◆ TESTO DA ESAMINARE:
----

Santa Maria Capua Vetere. “Siamo passati nel tunnel degli agenti e prendevamo botte da tutte le parti, tanto che anche i poliziotti che ci tenevano le hanno prese”.
Ricordi vividi e choccanti quelli riferiti in aula da Alessandro Zampella, vittima dei pestaggi avvenuti il 6 aprile 2020 nel carcere di Santa Maria Capua Vetere. Zampella è attualmente ancora detenuto – è stato condannato per concorso in omicidio – e ha testimoniato nell’aula bunker del carcere al maxi-processo che vede imputati per quei fatti 105 persone tra poliziotti penitenziari, funzionari del Dap, il Dipartimento dell’amministrazione penitenziaria, e medici dell’Asl.
Il suo racconto era particolarmente atteso perché Zampella è uno dei 15 detenuti finiti nel reparto di isolamento Danubio dopo i pestaggi, e che soprattutto divise per una decina di giorni quella cella con il detenuto algerino Hakimi Lamine, morto un mese dopo i fatti, e del cui decesso rispondono undici imputati.
“Quando arrivai in isolamento – ha detto – vidi in cella una persona a terra sul materasso, sembrava morto, teneva un occhio quasi fuori ed un ematoma enorme; questo detenuto rimase così per tre giorni, al massimo mangiava ogni tanto un pezzo di panino o si alzava per andare in bagno, ma stava sempre sul letto, e solo dopo iniziò a parlare, e capii che era straniero. Per 3-4 giorni siamo rimasti in cella senza ciabatte, vestiti, senza niente, e solo dopo che parlammo con il magistrato di sorveglianza Marco Puglia, arrivarono i vestiti e potemmo tornare a fare due ore di passeggio”.
Su Lamine, Zampella spiega che “prendeva una terapia, l’infermiere gli dava le medicine in una calza, e lui si gestiva da solo, e capitava che le accumulava e un giorno ne prendeva di più. Era spesso agitato, e diceva che voleva vendicarsi della guardia che l’aveva ridotto così e di un detenuto che aveva preso parte al suo pestaggio”. Lamine restò in isolamento dal 6 aprile al 4 maggio, quando morì. “Quel giorno – ricorda Zampella – eravamo al passeggio quando ci fu data notizia del decesso; i detenuti suoi connazionali fecero un casino, se la prendevano con la guardie”.

----

◆ MATERIALE FORNITO:
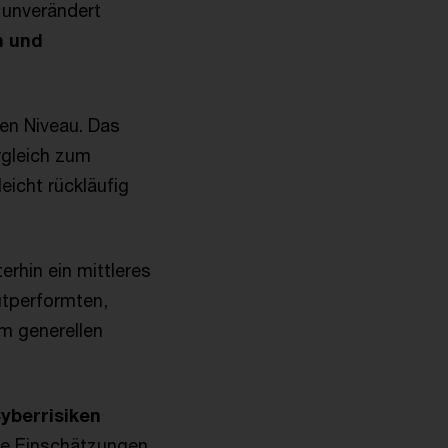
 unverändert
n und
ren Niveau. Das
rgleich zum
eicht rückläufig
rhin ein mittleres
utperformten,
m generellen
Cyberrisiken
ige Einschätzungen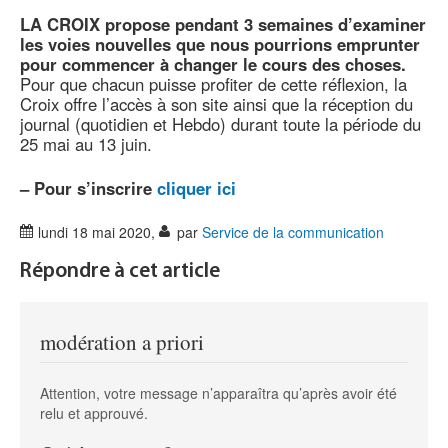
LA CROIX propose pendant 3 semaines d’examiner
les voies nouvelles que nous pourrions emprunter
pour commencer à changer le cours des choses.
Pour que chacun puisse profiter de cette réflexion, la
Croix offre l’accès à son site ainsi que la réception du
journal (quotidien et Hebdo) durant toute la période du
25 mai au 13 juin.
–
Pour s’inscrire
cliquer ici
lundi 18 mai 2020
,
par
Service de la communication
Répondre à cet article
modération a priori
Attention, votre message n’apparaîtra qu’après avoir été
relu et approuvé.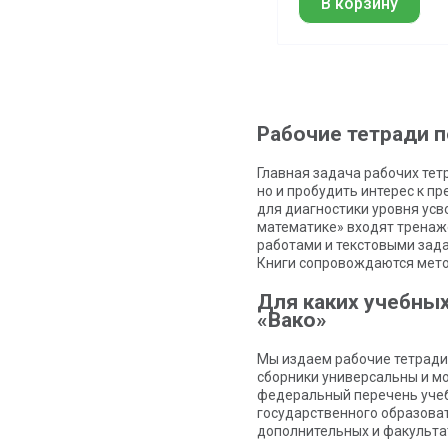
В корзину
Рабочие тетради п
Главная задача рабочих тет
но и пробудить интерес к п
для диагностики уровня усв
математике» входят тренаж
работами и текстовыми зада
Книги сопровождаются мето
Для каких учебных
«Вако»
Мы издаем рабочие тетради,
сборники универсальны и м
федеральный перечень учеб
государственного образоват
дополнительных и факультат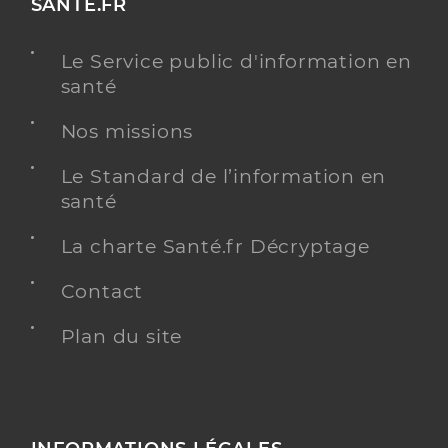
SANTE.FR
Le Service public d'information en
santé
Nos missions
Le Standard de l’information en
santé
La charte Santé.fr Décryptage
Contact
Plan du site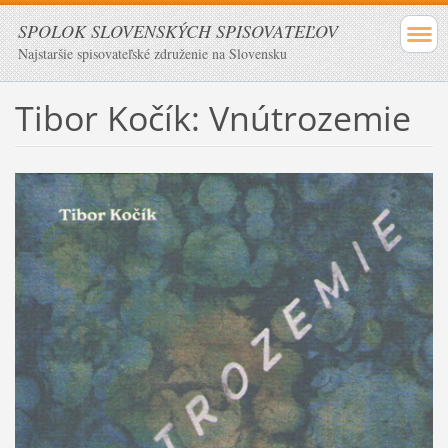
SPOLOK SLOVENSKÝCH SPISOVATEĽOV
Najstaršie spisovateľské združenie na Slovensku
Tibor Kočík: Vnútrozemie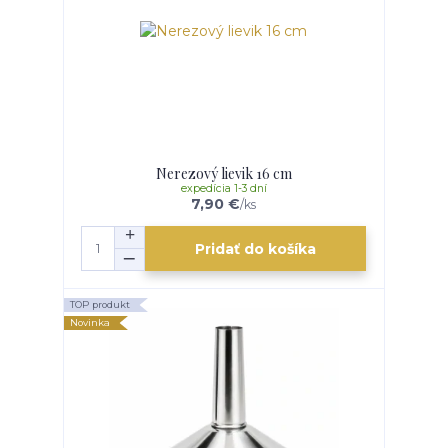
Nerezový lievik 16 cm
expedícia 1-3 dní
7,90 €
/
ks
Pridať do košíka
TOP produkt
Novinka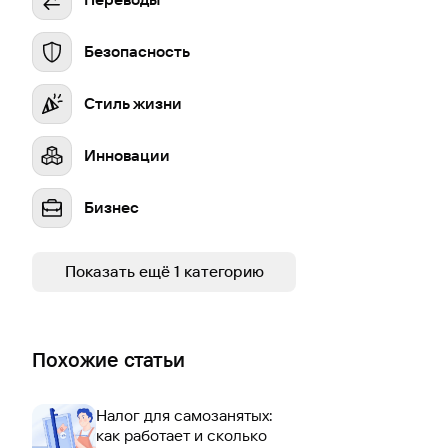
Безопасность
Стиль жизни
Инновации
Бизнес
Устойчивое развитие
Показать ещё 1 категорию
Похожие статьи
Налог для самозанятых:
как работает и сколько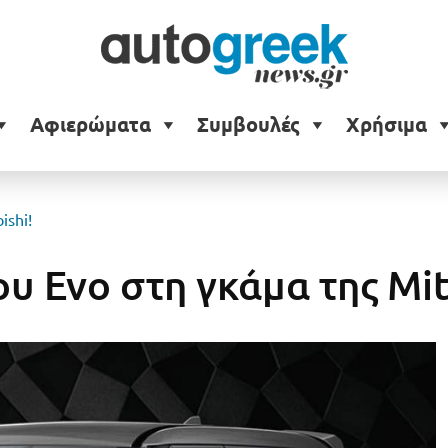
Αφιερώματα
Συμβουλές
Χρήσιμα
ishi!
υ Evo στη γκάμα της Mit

----

◆ CONSEGNA: Continua l'articolo sui pestaggi nel carcere di Santa Maria Capua Vetere a partire dalla sua ultima frase. Il materiale non ha alcun ruolo in questo lavoro.

◆ RISPOSTA:
In aula sono stati proiettati video crudi delle violenze, che confermano il contenuto di quanto dichiarato da Zampella, ovvero che due poliziotti lo avevano prelevato dalla cella e lo avevano portato per le scale usate dagli agenti, dove non ci sono telecamere, dal secondo al primo piano del reparto Nilo.
Al primo piano si vede Zampella che cerca di attaccarsi ad una porta in ferro, e viene circondato da diversi poliziotti, alcuni dei quali lo colpiscono al fianco e al corpo. Solo un ispettore (identificato nel Sovrintendente Salvatore Mezzarano) chiede agli altri poliziotti di smetterla. Zampella ha poi riferito, sul ruolo della Commissaria della Polizia penitenziaria Anna Rita Costanzo (imputata), di aver sentito “la sua voce il giorno del 6 aprile”, senza attribuirle alcuna condotta violenta come fatto da altre vittime sentiti come testimoni. Il teste afferma poi di essere “stato cinque anni nel carcere di Santa Maria Capua Vetere e la Commissaria mi ha sempre aiutato, facendomi fare anche teatro”.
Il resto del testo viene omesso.